Feci lo stesso “errore” e notate le virgolette, di quando mi chiesero di produrre il remix ufficiale di Anticostituzionale la traccia di Tormento & Left Side con Esa e Primo Brown, ovvero pensai, questi mi stanno chiedendo i beats ma non li useranno mai e visto che per me i miei sample sono oro e la scarsa fiducia che ripongo nei rappers ,utilizzai un sample storico di Bob James ,ma reinterpretato per Anticostituzionale ,ed uno seppur inedito, ma con il quale ero riuscito a costruire solo quattro quarti cosa insolita per un mio beat, per Carati 3.

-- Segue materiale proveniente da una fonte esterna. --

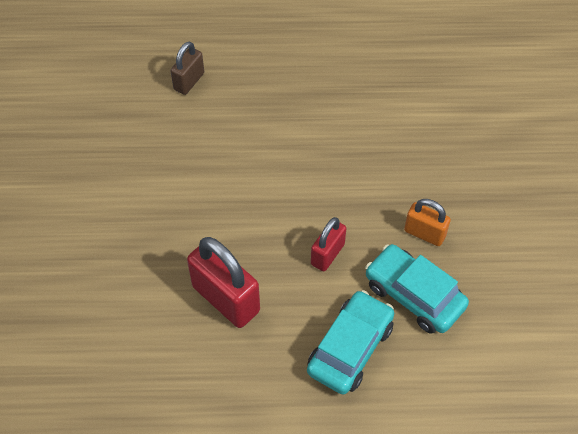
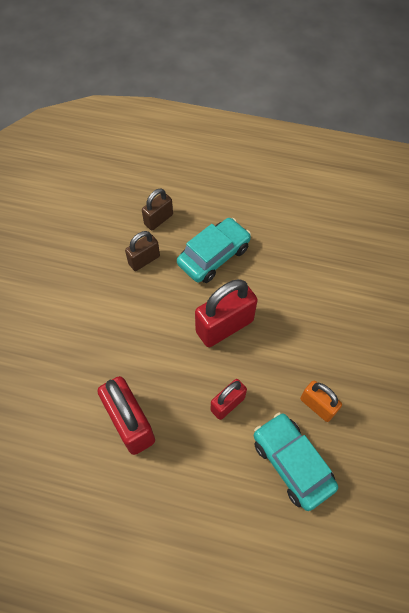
camera: 15 degrees right, 5 degrees up
(186, 128) = (144, 260): none -> brown padlock
(300, 177) = (224, 326): none -> red padlock
(350, 348) = (222, 499): turquoise car -> turquoise car (214, 256)

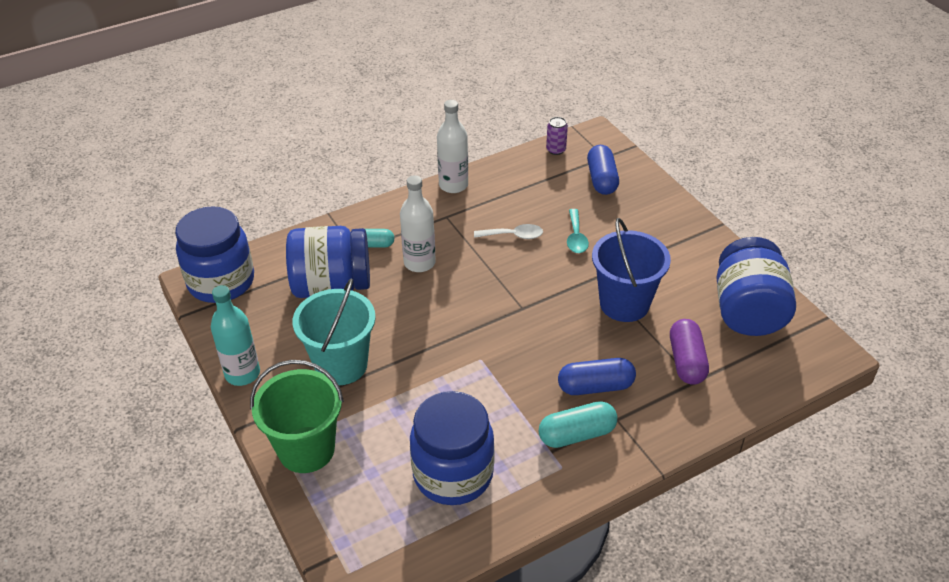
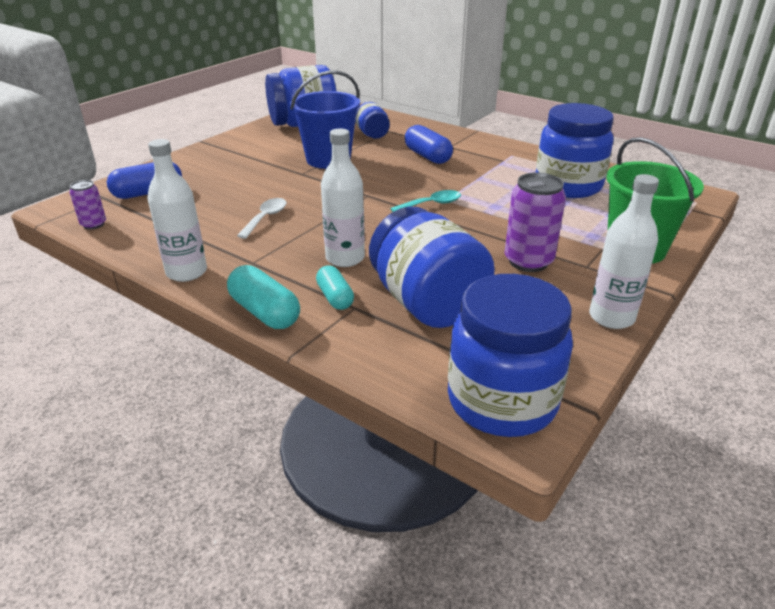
camera: 115 degrees left, 10 degrees down
(242, 374) = (611, 317): turquoise bottle -> white bottle
(341, 365) = (528, 261): turquoise bucket -> purple can
(514, 235) = (266, 218): white spoon -> white spoon turned 45 degrees clockwise
(576, 237) = (251, 189): turquoise spoon -> turquoise spoon (431, 204)
(577, 434) = (478, 155): turquoise capsule -> turquoise capsule (265, 312)
(686, 361) = (372, 135): purple capsule -> blue jar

Su Carati aleggiava questa cosa dell’anonimato quindi i tag sui beats erano vietati, con il risultato finale che tutti dopo la seconda traccia conoscevano i rappers e a distanza di tutti questi anni manco io so chi cazzo ha prodotto le tracce; comunque l’occasione era ghiotta così decisi di inserire un sample vocale di Lou X, da “come l’occasione” per l’appunto come parte integrante della produzione perché se non potevo rivendicare la paternità del beat ,tutti almeno dovevano sapere di che razza fosse il beatmaker. Partecipai anche ai concerti di Bologna e Roma e fu incredibile; poi la cosa è implosa, ma forse è giusto così».

Possiamo aspettarci di vederti su qualche palco quest’estate?

«Al momento non ci sono line up ufficiali che riportano il mio nome, ma sicuramente starò tanto in studio nonostante con tutta probabilità quando questa intervista verrà pubblicata sarà già nato il mio secondo figlio io sarò lì a fare il mio, c’è da capire solo se i rapper riusciranno a starmi dietro».